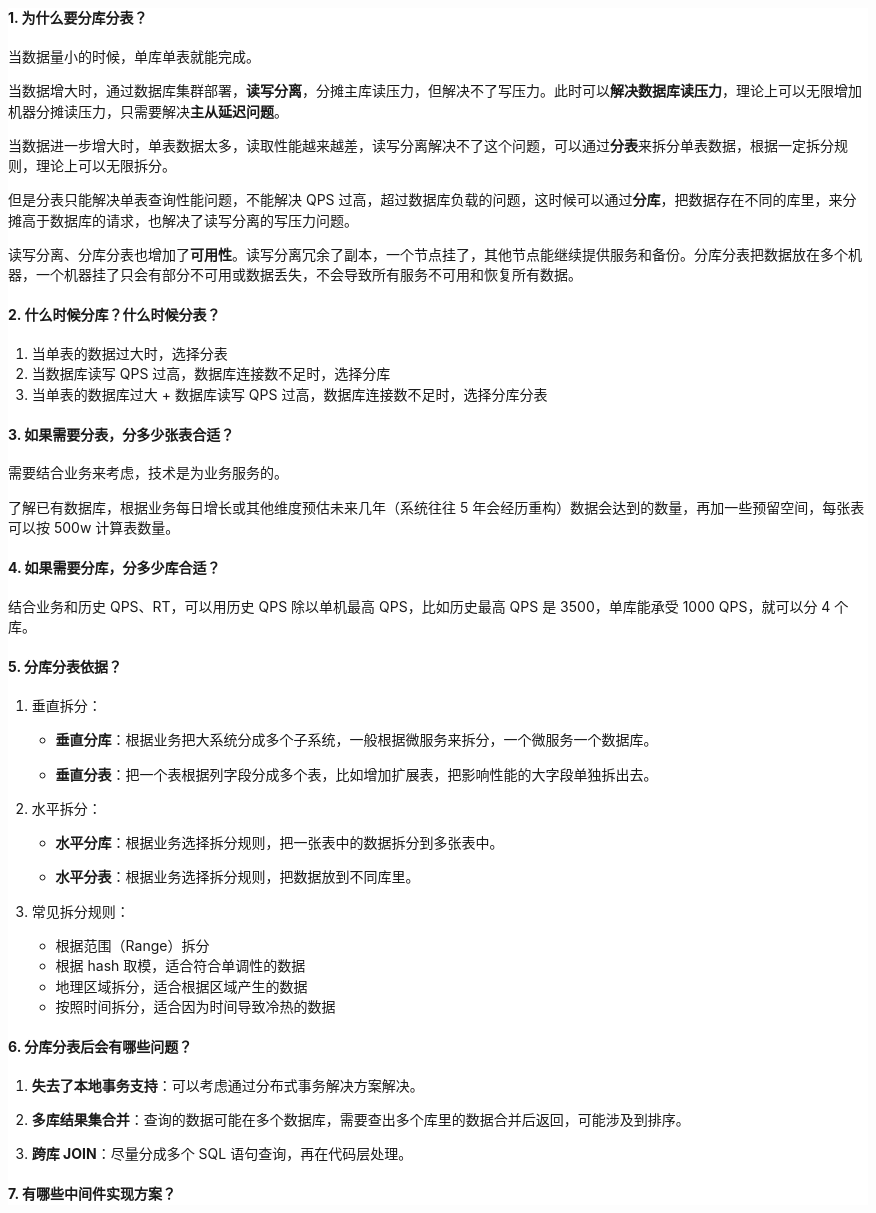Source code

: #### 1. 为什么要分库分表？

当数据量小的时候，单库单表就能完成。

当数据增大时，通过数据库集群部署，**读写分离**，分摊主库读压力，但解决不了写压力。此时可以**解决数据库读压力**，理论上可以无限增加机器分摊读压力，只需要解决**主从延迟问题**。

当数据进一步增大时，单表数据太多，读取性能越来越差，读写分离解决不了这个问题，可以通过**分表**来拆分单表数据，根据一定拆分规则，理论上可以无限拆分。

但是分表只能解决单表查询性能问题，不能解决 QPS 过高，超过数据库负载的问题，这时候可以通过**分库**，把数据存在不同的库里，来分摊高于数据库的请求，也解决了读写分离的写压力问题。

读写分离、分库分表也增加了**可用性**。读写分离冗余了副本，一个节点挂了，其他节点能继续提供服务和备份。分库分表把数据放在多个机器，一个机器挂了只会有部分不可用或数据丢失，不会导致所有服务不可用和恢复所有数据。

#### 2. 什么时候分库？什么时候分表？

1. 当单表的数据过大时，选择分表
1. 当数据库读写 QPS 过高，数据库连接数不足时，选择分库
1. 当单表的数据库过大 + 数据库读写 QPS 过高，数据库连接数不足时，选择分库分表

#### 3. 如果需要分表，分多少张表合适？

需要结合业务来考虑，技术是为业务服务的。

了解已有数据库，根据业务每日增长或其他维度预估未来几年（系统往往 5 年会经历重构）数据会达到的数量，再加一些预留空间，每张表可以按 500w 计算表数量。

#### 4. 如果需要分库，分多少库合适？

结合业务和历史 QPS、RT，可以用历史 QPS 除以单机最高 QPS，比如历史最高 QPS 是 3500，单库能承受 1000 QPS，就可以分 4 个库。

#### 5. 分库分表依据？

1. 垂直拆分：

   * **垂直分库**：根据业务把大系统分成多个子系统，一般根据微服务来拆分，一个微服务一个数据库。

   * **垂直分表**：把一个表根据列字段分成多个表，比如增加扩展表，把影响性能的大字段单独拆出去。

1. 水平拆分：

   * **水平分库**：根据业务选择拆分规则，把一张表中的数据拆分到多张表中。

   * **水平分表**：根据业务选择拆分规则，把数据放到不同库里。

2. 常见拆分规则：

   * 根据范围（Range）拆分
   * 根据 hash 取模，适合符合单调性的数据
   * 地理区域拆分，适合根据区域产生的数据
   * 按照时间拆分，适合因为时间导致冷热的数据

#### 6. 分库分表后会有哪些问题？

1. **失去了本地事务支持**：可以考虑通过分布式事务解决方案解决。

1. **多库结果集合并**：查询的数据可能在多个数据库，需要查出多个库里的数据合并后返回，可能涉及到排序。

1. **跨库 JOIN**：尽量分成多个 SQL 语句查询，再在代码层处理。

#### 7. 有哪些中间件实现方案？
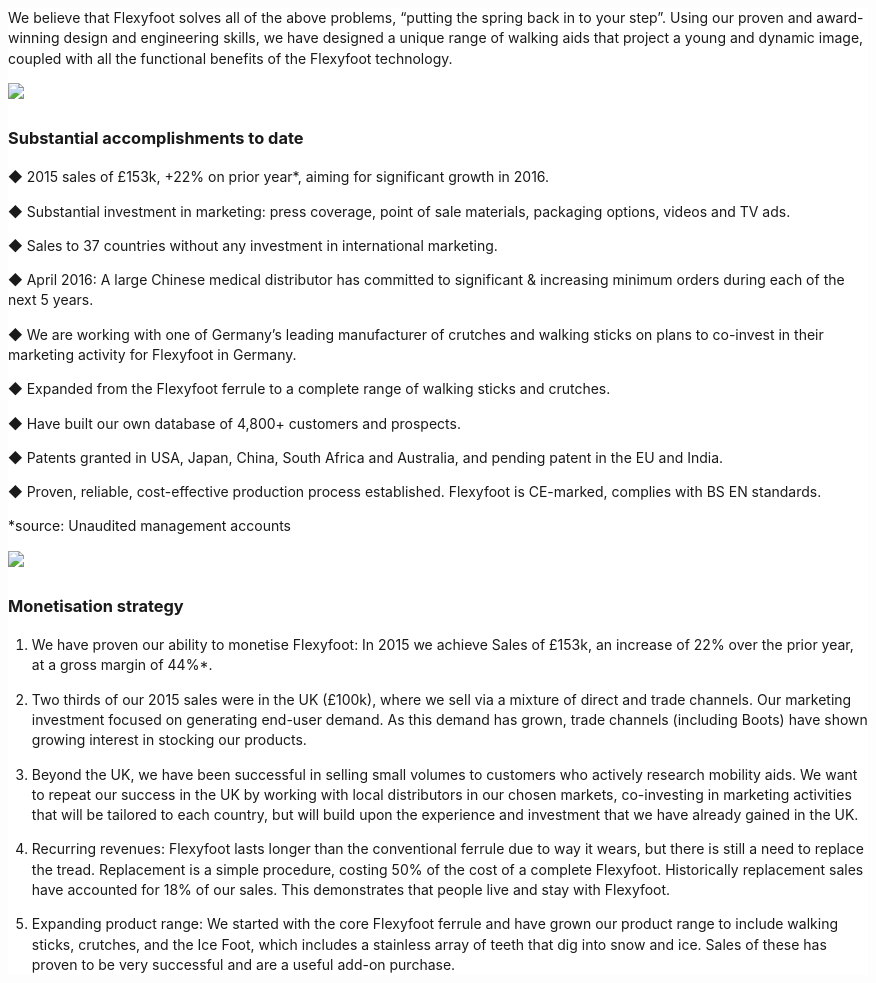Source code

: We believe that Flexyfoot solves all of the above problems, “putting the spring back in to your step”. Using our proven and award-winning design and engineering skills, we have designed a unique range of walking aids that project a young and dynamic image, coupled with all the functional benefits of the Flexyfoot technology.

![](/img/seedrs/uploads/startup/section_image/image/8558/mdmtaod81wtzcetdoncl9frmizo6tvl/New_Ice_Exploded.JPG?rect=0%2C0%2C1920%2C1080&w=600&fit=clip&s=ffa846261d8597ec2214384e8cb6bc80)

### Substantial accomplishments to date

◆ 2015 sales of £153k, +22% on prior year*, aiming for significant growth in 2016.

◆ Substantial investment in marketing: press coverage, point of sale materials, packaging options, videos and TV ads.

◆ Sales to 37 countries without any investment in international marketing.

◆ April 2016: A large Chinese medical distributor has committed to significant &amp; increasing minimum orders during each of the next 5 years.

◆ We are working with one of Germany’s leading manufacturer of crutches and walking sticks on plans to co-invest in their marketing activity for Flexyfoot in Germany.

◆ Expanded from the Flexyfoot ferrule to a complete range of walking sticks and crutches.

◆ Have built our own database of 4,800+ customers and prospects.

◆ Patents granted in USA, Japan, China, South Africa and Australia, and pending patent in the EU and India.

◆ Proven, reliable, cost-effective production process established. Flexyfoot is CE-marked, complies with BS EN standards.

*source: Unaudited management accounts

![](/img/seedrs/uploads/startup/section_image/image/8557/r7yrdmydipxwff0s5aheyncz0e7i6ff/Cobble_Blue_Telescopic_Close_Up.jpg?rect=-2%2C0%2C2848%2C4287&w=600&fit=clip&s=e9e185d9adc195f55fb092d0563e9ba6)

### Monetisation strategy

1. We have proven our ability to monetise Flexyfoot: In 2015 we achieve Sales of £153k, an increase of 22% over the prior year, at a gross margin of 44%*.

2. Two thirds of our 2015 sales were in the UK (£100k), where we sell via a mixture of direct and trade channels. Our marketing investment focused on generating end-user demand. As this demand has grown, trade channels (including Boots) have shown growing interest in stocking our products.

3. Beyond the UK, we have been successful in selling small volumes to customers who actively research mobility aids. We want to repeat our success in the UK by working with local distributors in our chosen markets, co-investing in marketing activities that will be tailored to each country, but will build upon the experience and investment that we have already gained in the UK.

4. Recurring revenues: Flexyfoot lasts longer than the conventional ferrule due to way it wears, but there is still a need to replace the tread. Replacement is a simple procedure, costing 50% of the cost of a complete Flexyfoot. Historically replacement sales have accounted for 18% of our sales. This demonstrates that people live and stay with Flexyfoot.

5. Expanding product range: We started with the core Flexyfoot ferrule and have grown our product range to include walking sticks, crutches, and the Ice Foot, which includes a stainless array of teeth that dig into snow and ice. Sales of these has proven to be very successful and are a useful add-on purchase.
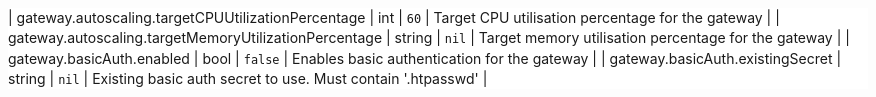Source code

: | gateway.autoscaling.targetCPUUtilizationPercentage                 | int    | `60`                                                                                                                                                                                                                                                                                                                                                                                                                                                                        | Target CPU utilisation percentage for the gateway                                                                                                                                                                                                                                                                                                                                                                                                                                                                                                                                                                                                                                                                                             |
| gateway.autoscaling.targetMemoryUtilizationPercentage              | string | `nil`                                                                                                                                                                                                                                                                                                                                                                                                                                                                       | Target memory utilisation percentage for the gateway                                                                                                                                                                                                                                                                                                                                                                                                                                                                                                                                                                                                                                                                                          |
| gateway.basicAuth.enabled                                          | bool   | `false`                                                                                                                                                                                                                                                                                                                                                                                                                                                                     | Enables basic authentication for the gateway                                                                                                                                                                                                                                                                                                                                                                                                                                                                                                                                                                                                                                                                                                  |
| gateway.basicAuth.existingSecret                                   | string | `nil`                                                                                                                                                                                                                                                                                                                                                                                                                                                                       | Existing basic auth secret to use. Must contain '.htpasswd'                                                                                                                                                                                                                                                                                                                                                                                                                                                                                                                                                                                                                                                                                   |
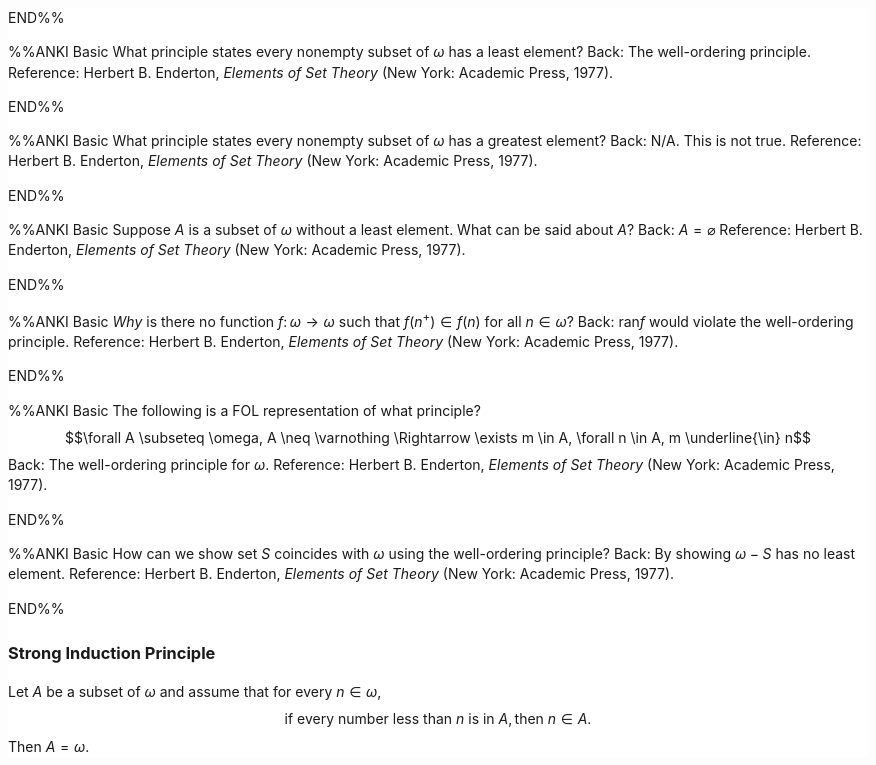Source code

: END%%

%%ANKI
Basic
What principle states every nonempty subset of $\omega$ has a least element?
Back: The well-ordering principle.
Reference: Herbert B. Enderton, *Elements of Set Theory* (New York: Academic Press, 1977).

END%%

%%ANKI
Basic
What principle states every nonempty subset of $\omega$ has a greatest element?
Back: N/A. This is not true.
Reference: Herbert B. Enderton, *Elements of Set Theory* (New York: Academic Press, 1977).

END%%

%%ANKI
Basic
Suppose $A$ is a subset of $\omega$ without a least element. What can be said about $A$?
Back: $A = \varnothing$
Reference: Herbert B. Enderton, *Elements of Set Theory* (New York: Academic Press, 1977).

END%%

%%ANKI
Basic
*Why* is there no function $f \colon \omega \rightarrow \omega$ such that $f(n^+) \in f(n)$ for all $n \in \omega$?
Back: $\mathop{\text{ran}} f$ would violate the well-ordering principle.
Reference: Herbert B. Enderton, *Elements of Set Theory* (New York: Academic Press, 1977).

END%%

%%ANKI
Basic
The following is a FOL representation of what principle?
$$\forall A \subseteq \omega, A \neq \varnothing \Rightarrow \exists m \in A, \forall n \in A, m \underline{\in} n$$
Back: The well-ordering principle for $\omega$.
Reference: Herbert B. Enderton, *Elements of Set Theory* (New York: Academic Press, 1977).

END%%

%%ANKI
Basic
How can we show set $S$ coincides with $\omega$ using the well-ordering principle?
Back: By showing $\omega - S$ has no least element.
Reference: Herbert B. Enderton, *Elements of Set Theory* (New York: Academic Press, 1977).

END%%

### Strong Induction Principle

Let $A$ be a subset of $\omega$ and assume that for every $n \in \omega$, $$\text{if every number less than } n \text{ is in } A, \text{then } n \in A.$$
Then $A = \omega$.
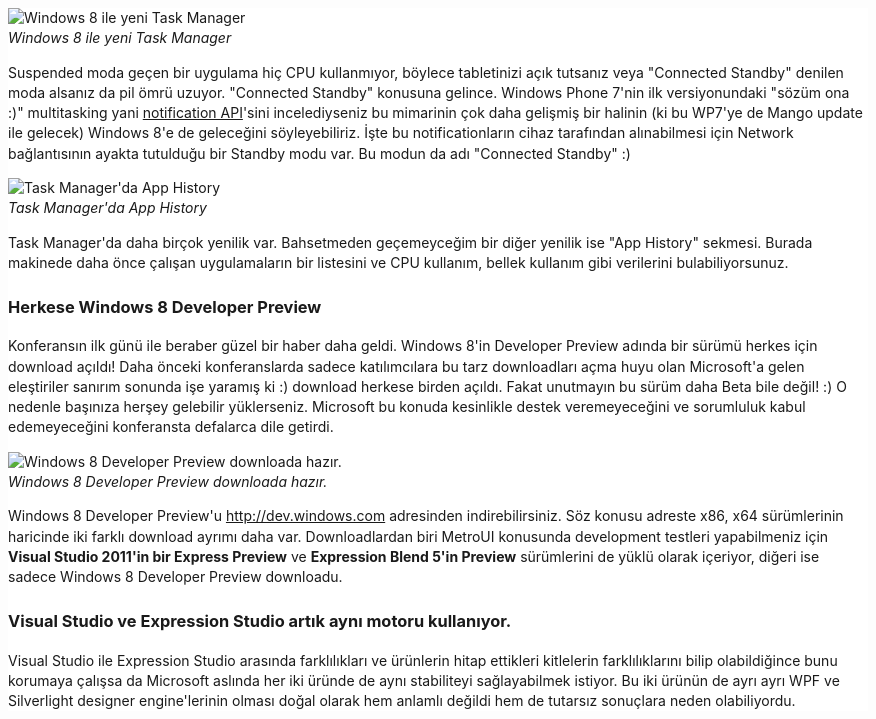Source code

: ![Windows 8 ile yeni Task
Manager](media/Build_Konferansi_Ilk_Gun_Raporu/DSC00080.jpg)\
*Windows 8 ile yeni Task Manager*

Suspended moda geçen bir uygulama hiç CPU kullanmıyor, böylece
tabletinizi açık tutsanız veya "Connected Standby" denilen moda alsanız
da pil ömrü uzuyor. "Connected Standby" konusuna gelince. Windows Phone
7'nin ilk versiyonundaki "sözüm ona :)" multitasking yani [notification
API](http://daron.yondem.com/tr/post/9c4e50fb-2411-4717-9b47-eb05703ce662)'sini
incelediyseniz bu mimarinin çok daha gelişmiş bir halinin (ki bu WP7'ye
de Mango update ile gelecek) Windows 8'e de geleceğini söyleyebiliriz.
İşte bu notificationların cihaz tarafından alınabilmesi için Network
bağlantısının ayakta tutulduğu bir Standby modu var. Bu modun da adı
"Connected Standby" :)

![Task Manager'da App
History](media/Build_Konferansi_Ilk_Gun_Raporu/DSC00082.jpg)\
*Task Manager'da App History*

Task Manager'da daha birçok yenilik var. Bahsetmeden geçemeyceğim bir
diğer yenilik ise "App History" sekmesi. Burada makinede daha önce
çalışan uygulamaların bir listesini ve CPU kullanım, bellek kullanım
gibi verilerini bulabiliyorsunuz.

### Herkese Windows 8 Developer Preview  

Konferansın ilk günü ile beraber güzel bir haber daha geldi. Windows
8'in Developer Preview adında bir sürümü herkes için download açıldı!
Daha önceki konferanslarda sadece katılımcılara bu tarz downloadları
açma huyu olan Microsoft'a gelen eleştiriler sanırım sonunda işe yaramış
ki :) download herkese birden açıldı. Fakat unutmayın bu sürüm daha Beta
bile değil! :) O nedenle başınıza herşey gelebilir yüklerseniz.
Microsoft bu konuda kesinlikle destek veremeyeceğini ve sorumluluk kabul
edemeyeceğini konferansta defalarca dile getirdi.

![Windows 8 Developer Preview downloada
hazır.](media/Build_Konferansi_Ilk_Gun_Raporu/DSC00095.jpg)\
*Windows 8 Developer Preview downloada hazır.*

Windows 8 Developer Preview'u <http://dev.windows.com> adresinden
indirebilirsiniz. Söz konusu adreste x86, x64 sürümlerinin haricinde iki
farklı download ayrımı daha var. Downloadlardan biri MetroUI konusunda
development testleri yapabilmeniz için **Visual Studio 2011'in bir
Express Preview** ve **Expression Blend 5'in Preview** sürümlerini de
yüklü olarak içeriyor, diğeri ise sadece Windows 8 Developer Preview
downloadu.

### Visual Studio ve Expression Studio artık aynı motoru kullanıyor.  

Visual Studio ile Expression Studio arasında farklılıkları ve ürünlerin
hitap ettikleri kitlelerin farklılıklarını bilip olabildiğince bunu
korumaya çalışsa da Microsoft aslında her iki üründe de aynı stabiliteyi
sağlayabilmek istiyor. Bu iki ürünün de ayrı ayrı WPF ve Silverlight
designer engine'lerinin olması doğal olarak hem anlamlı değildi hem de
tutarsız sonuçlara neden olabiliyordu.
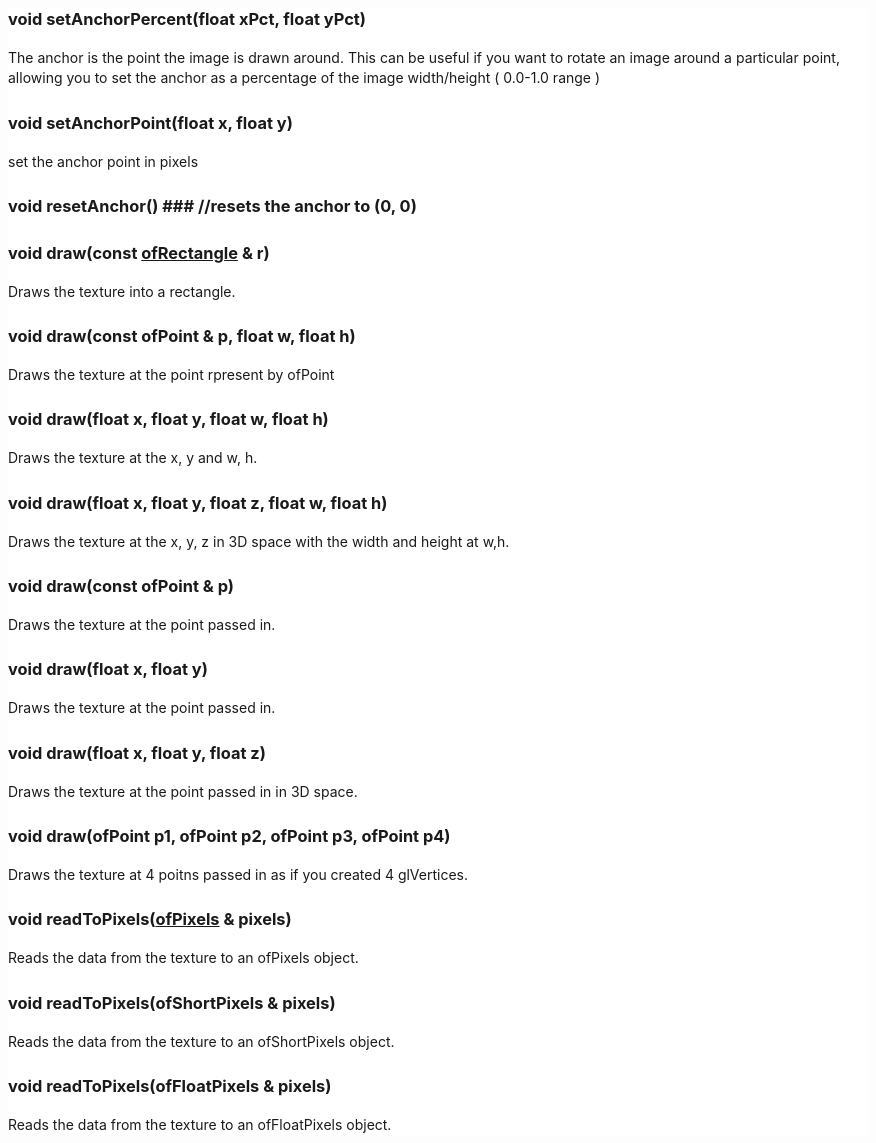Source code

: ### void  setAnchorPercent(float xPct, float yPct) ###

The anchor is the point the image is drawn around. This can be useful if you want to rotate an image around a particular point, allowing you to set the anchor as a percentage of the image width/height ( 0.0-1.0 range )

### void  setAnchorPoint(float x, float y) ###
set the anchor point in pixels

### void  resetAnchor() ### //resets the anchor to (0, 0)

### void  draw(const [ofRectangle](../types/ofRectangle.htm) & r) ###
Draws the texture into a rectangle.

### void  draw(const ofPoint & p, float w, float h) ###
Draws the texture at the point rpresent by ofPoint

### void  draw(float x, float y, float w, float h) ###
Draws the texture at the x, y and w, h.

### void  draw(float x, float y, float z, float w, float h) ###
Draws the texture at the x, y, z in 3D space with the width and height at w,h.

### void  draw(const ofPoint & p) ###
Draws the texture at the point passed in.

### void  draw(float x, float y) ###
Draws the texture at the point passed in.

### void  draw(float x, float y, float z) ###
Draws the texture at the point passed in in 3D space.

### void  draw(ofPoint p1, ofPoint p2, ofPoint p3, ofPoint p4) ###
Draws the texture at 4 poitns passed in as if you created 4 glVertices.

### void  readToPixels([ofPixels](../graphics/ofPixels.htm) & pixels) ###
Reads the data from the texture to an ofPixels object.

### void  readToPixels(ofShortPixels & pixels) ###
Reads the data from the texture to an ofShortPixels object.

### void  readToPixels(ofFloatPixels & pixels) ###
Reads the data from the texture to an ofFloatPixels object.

⁂

### TASK DESCRIPTION
Using the records given above, list every line that includes the word "width".

### ANSWER TO THE EXERCISE
The anchor is the point the image is drawn around. This can be useful if you want to rotate an image around a particular point, allowing you to set the anchor as a percentage of the image width/height ( 0.0-1.0 range )
Draws the texture at the x, y, z in 3D space with the width and height at w,h.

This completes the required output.